I purchased a Solidoodle 3 printer a while back, used it a bit then put it aside for about a year.  When I got it back out I could move X Y Z and extrude manually (from the manual control panel).  However, when I sliced an STL file and printed it, the extruder head would move X and Y and the table would move in Z, but it was not extruding any plastic.  I could see extrusion commands in the G-code, but nothing was coming out.

I contacted Soldioodle support and they responded pretty quickly with what I think are standard responses - check this, check that, etc.  I installed the serial driver, got an error message that it may not have installed properly so had it do it over.  Still no printing extrusion.

I re-installed Repetier Host - and now I had a duplicate list of printers.  Selecting the correct one, I was still able to move everything and extrude manually, but no extrusion while printing.

I uninstalled and re-installed everything (still have the duplicate list of printers) and now it will not even move.  Tried it on a different computer, no movement.

I then noticed that on the Manual Control Panel there were messages like "4 commands waiting", and if I tried to move something from the Manual Control Panel the number of commands would increase.

These are the commands on the log:

16:44:07.055 : OpenGL renderer:NVS 3100M/PCIe/SSE2
16:44:07.055 : Using fast VBOs for rendering is possible
16:44:17.085 : Serial com error:System.IO.Ports.SerialErrorReceivedEventArgs
16:44:17.090 : Serial com error:System.IO.Ports.SerialErrorReceivedEventArgs
16:44:17.091 : Serial com error:System.IO.Ports.SerialErrorReceivedEventArgs
16:44:17.099 : Serial com error:System.IO.Ports.SerialErrorReceivedEventArgs

Obviously there is an IO problem but I have no clue on how to solve it.
I used Windows 7 device manager and removed the USB serial interface and re-installed it (by connecting the printer) but still no movement.

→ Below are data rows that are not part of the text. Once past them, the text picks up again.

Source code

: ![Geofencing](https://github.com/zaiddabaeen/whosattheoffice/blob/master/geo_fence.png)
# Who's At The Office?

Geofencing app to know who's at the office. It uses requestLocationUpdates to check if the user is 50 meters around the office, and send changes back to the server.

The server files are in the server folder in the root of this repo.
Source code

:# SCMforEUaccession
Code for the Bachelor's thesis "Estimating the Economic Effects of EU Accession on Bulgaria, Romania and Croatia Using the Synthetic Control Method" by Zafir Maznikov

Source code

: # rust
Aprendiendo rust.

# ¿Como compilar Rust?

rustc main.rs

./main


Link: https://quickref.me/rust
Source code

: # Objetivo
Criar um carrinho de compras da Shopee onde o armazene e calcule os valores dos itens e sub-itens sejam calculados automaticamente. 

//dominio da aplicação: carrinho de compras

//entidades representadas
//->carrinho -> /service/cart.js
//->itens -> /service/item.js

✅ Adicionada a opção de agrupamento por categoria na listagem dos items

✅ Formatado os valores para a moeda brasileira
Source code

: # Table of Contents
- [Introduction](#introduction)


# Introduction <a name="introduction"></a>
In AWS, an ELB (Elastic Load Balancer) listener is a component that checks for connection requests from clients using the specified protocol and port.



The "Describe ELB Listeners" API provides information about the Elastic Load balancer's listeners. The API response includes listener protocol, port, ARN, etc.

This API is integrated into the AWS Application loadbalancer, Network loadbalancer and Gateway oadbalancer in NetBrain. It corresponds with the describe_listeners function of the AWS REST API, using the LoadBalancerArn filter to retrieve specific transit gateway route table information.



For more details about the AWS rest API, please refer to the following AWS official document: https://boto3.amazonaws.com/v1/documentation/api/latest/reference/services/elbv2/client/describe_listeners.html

I can hear a "clunk" kind of sound whenever I connect the USB cable, and the red light on the printer mother board will light (and is steady) when the USB is connected with or without the main power being connected.

Anyone have any suggestions?

Thanks
Jeff

----------


## raysspl

It sounds like a jammed nozzle. This typically happens when the printer gets used, then idles with the filament. What you need to do is melt the remaining filament from the nozzle. If you can do this manually, it would be good as I don't think the Solidoodle machine may not suffice to preheat the remaining filament. If you can also manually remove -- pick out the filament by longnose pliers -- that would also be good.

Do you see the extruder spinning the gears freely but nothing is getting melted? If so, then it's definitely jammed nozzle. The "clunk" sound you hear is from the extruder gears pushing its best into the hot nozzle but can't since it's more than likely jammed. This has happened to us quite a few times when we've left our printers idling even for a couple of days with the filament on. We've learned that it's best to immediately remove the filament once the print job is complete.

----------


## j_whitney

I have cleared the nozzle, it will manually extrude, just not during the print.  Have not paid attention to the gears - good idea to check that!

----------